TEXTO DA PÁGINA:

────────────────

Este artigo do secretário de Estado explica que plano era esse, para ficar clara a aldrabice que nos andaram a vender: elaboração de trabalhos escritos e orais sobre a diferença entre as características da infância, da adolescência e da idade adulta; Educação Ambiental e Literacia Financeira; Direitos Humanos (especificamente Direitos da Criança); sustentabilidade; educação alimentar; atividade física; e igualdade de género, com uma reflexão sobre representações, preconceito e discriminação, centrando-se na capacidade de exposição e argumentação das ideias dos alunos. O pai recusou, porque, usando os seus filhos como armas, o seu objetivo era sobrepor-se à lei.

────────────────

DADOS BRUTOS:
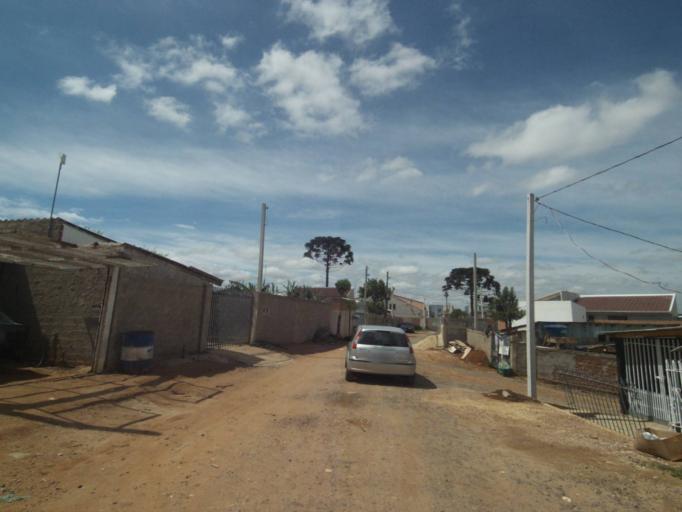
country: BR
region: Parana
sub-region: Curitiba
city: Curitiba
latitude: -25.4913
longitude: -49.3386
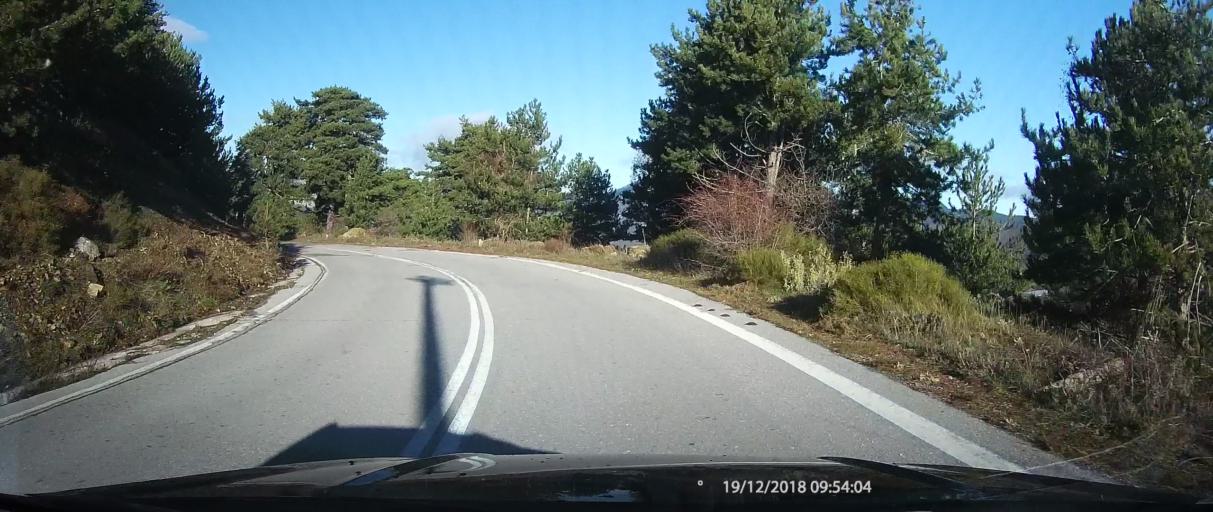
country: GR
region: Peloponnese
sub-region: Nomos Messinias
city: Paralia Vergas
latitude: 37.0783
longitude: 22.2503
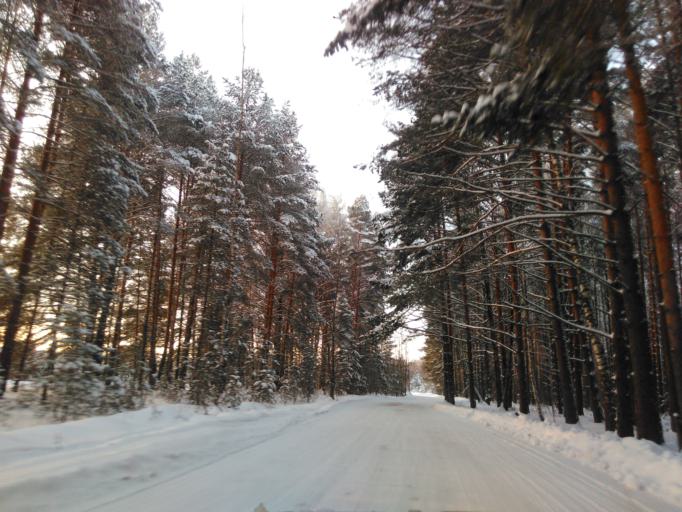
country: RU
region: Tverskaya
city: Konakovo
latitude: 56.6548
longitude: 36.6583
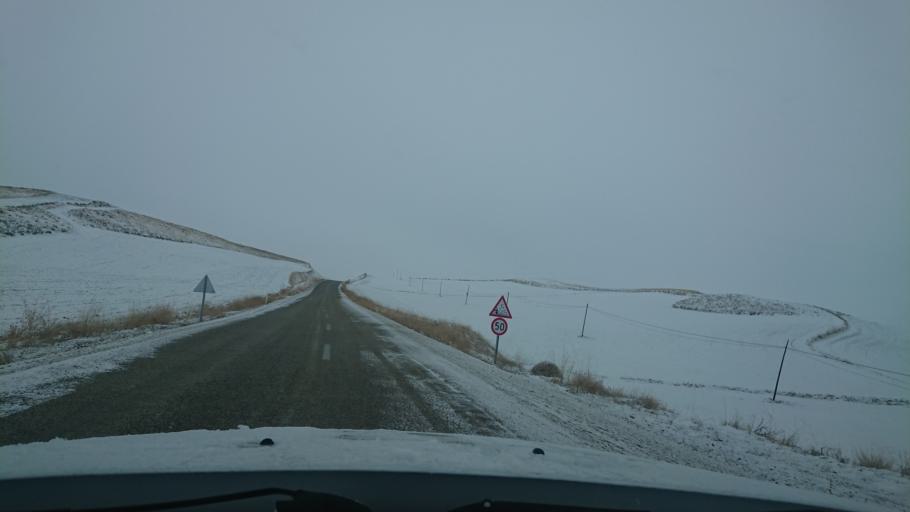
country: TR
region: Aksaray
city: Agacoren
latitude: 38.7882
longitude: 33.8712
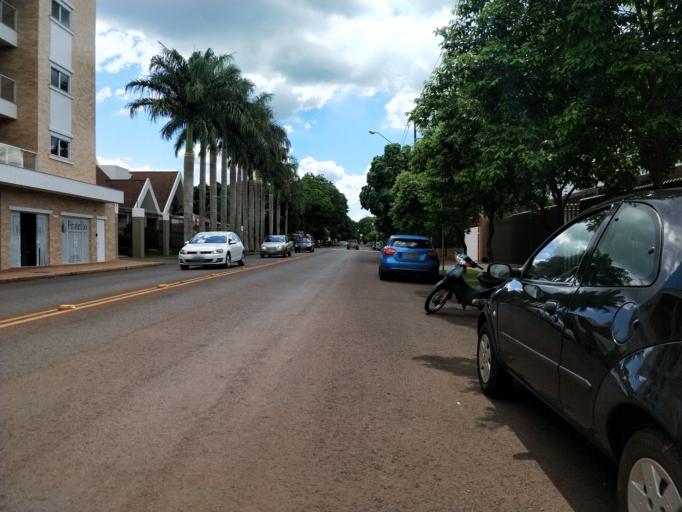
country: BR
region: Parana
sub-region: Marechal Candido Rondon
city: Marechal Candido Rondon
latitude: -24.5604
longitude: -54.0518
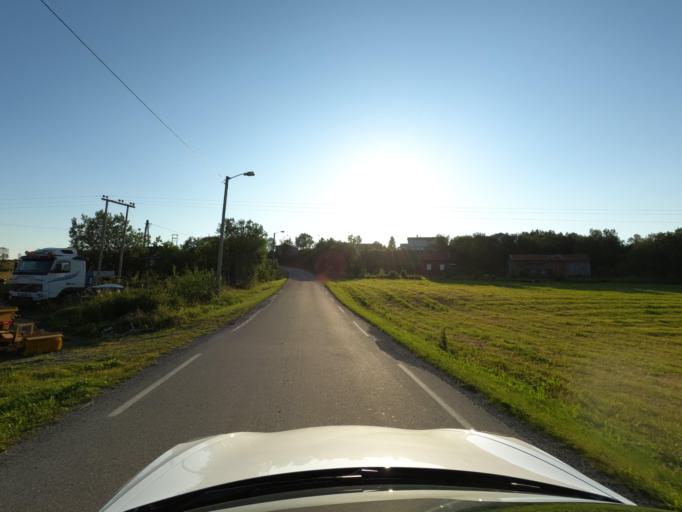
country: NO
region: Troms
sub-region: Skanland
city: Evenskjer
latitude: 68.4640
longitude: 16.6446
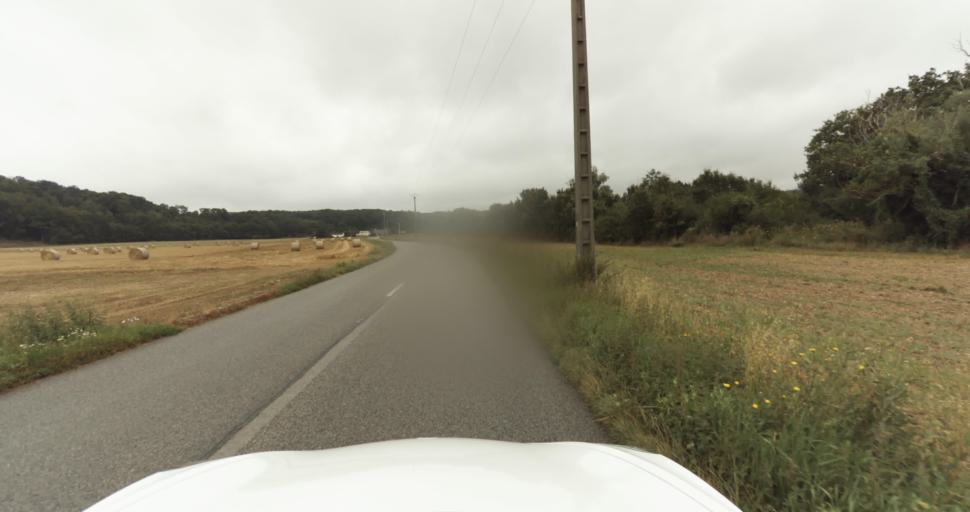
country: FR
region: Haute-Normandie
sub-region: Departement de l'Eure
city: Normanville
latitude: 49.0803
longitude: 1.1427
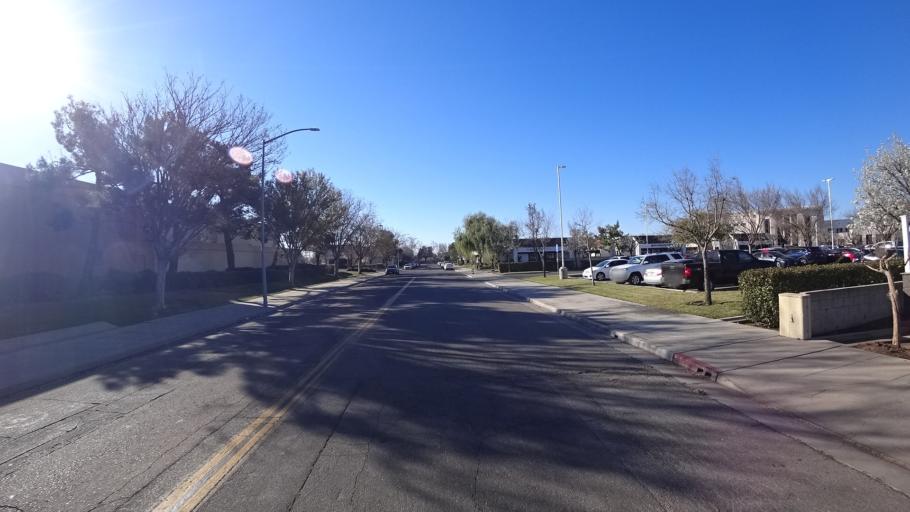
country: US
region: California
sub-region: Fresno County
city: Clovis
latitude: 36.8394
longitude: -119.7567
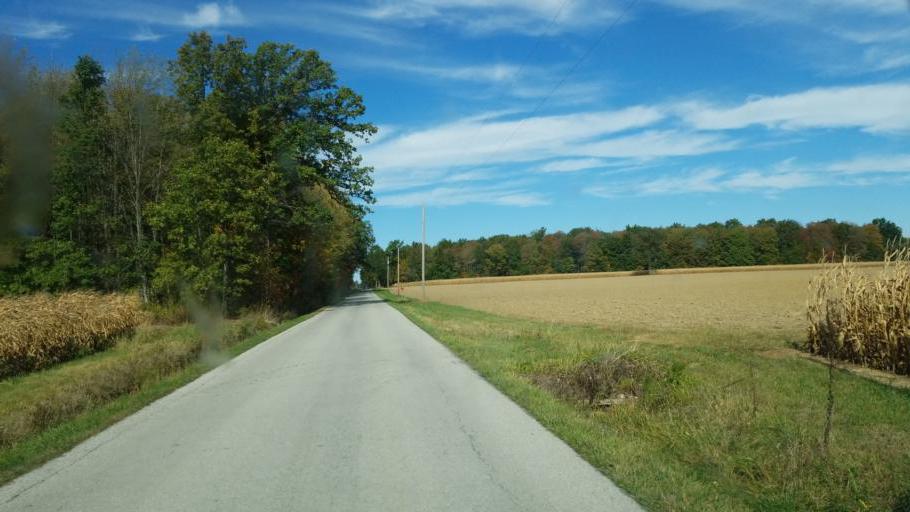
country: US
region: Ohio
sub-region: Huron County
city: Wakeman
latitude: 41.2085
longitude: -82.4591
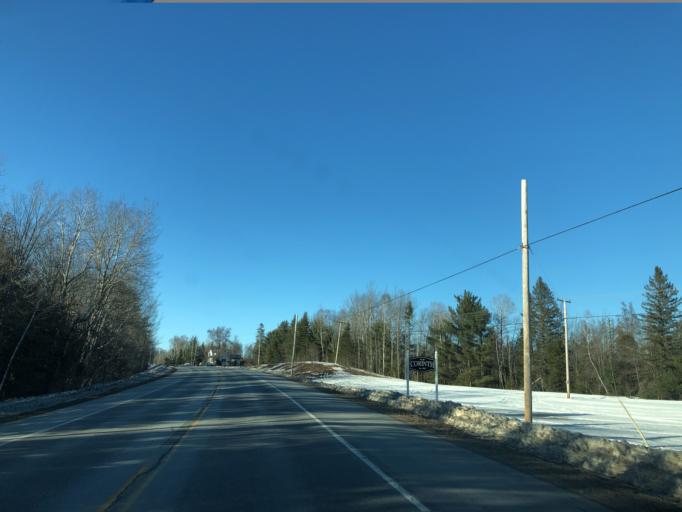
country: US
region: Maine
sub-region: Penobscot County
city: Kenduskeag
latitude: 44.9455
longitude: -68.9453
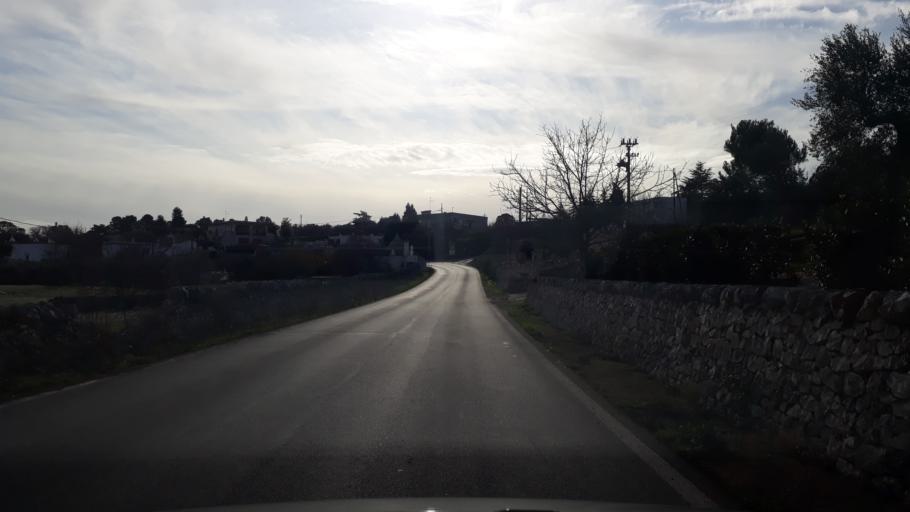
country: IT
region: Apulia
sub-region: Provincia di Taranto
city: Martina Franca
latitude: 40.6797
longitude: 17.3561
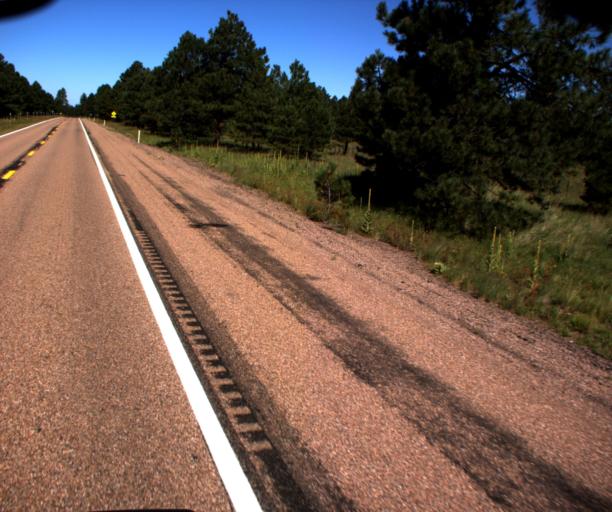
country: US
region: Arizona
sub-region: Navajo County
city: Pinetop-Lakeside
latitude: 34.0434
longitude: -109.6867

────────────────

TAREFAS DO EXERCÍCIO:
a. Transcreve o trecho do texto sobre o plano escolar recusado pelo pai, desde «Este artigo do secretário de» até «sobrepor-se à lei.», inclusive.
b. Retoma o texto sobre o plano escolar recusado pelo pai a partir do ponto em que termina.
Os dados não têm qualquer papel aqui.

RESPOSTAS POR TAREFA:
a.
Este artigo do secretário de Estado explica que plano era esse, para ficar clara a aldrabice que nos andaram a vender: elaboração de trabalhos escritos e orais sobre a diferença entre as características da infância, da adolescência e da idade adulta; Educação Ambiental e Literacia Financeira; Direitos Humanos (especificamente Direitos da Criança); sustentabilidade; educação alimentar; atividade física; e igualdade de género, com uma reflexão sobre representações, preconceito e discriminação, centrando-se na capacidade de exposição e argumentação das ideias dos alunos. O pai recusou, porque, usando os seus filhos como armas, o seu objetivo era sobrepor-se à lei.

b.
O debate que se gerou baseia-se em dois equívocos. O primeiro parece equiparar a cidadania à religião. A religião é opcional e cabe ao Estado defender a liberdade de culto. A cidadania é um dever e cabe ao Estado usar os instrumentos ao seu dispor (a escola é um deles) para a promover. O segundo equívoco julga que o Estado democrático é neutro. Não é. Ele promove, com base na sua legitimidade democrática, um conjunto de valores essenciais. Não é neutro em relação à homofobia, ao machismo e ao racismo, por exemplo. Porque não é neutro em relação a valores como a igualdade e a tolerância. Não se baseia numa “ideologia”, mas na Constituição da República Portuguesa e na Declaração Universal dos Direitos Humanos, de que Portugal é signatário. Há quem não goste, mas o Estado não se torna neutro por não gostarem. É o preço de viver em democracia. Em ditadura, de que algumas destas pessoas são saudosas, é muito pior: o Estado não precisa de outra legitimidade para além da vontade de quem manda.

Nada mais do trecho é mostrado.